Table 4 clearly shows that in some states like Punjab, Haryana, Andhra Pradesh, Telangana and Odisha, a large amount of rice produced by the farmers is procured directly by the government. But in some states, it isn’t. West Bengal is the largest rice-producing state in the country. Barely any rice gets procured by the government in the state. The same is the case with Bihar and Assam. Why is this so?

When we look at the kharif marketing season of 2018-19, which is currently on, things don’t look too good either. A report in The Wire points out that in October 2018, the average price of 10 out of the 14 commodities—the MSPs for which are announced by the government—was lower than their MSP.  Also, farmers have had to face price pressures while selling vegetables as well.

The conclusion

So, what is the solution to this? Before we get into that, the data presented up until now clearly tells us that the ability of the government to influence prices of agricultural crops (even the ones that it buys) is basically very limited. Just announcing a higher MSP does not mean anything. Does this mean that the government should be buying more and more crops at the MSP? The answer is no, simply because it is logistically not possible. Over and above this, it will be a financial nightmare if the government proceeds along these lines.

Also, the MSP leads to other problems. There is no reason for a state like Punjab, which produces the third highest amount of rice in the country and barely consumes any, to be producing so much rice. The only reason the state produces so much rice is because almost all of it (close to 92 per cent) is bought by the government. Rice is a water-intensive crop and growing rice in a semi-arid region isn’t the best thing happening when it comes to the environment.

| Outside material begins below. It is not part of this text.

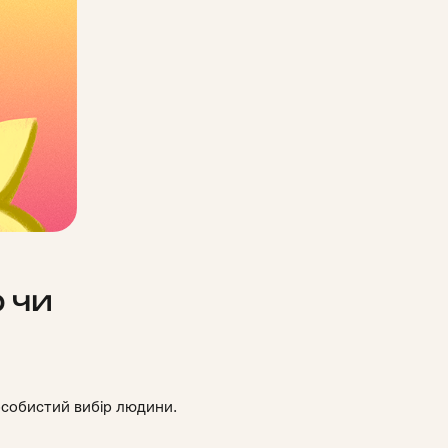
 чи
 особистий вибір людини.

Over the years, by not diversifying the crop procurement operations, the government has basically ended up promoting inequality across the country. This is a great example of the law of unintended consequences at work. Also, the fact that the MSP is not the solution is clear from the fact that more than 50 years after it was first launched, it hasn’t worked as a policy. More of MSP would basically mean doing the same thing and expecting a different result. The world doesn’t work like that.

Another quick-fix that political parties have latched on to is to waive farmer loans. Other than promoting a bad credit culture, this does not do anything to solve the basic problem of the farmer not being compensated adequately and the supply chain making too much money.

One thing that the government clearly needs to do is to get to rid of the various APMC acts across the country. The laws which force the farmers to sell only to certain institutions and not to others need to be done away with.

As Ashok Gulati, Tirtha Chatterjee and Siraj Hussain write in a research paper titled Supporting Indian Farmers: Price Support or Direct Income/Investment Support? published in April 2018: “Wisdom lies in thinking rationally now, and support farmers through less distortionary policies. It may be through investing heavily in marketing infrastructure, storage and food processing, changing the APMC Act to allow direct buying from farmer producer organizations (FPOs) bypassing the archaic mandi system, or direct income (investment) support (DIS) on per hectare basis, as recently announced by Telangana and Karnataka.”

The problem is: do the various state governments want to do all this, and more? The government of Maharashtra recently introduced and then withdrew a bill which basically would have removed all farm produce from the purview the state’s APMC mandis. The government gave in to pressure from the commission agents, traders and labourers employed in these mandis.

No government seems to have the balls when it comes to tackling organised groups, be it the bank unions of public sector banks, the unions of Air India, the unions of many public sector enterprises which aren’t doing anything of value, or the APMC mandis.

The same story is repeated everywhere.